INSTRUCTIONS TO FOLLOW
Wherever the string "Audio" appears in a line of the listing below, report that line.

DATA TO EXAMINE
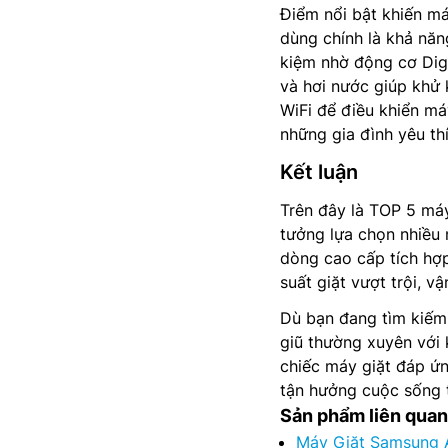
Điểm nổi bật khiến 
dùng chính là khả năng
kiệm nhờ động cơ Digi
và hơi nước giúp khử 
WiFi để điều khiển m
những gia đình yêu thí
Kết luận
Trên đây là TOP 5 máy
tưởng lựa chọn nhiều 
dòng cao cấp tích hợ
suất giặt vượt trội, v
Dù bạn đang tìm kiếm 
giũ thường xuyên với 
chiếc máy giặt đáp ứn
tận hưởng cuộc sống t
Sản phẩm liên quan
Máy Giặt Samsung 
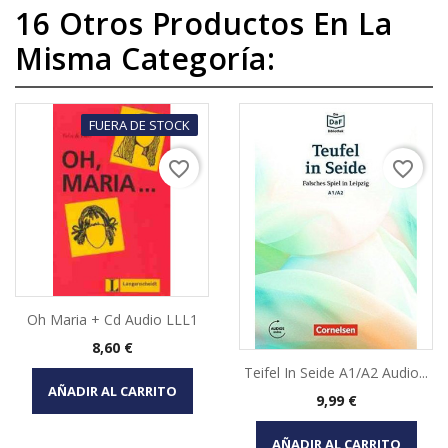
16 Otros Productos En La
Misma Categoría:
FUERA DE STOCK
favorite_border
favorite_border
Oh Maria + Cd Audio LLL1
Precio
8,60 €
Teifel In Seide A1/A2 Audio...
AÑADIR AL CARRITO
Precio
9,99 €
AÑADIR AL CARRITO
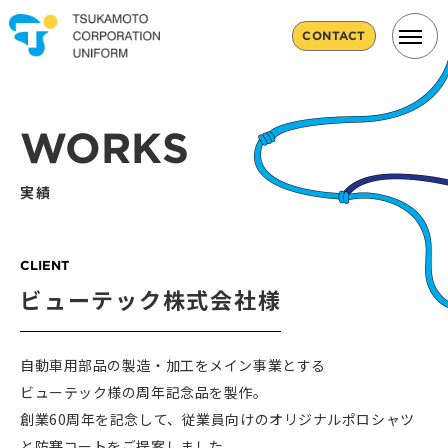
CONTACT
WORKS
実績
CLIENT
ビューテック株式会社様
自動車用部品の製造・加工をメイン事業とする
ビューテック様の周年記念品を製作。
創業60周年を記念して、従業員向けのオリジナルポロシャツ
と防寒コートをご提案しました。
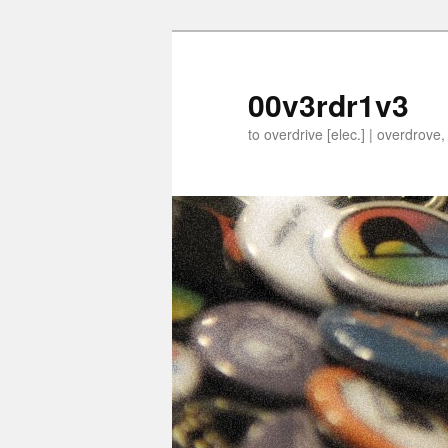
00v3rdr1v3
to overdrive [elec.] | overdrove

SOLUTION TO THE PROBLEM
Oh Maria + Cd Audio LLL1
Teifel In Seide A1/A2 Audio...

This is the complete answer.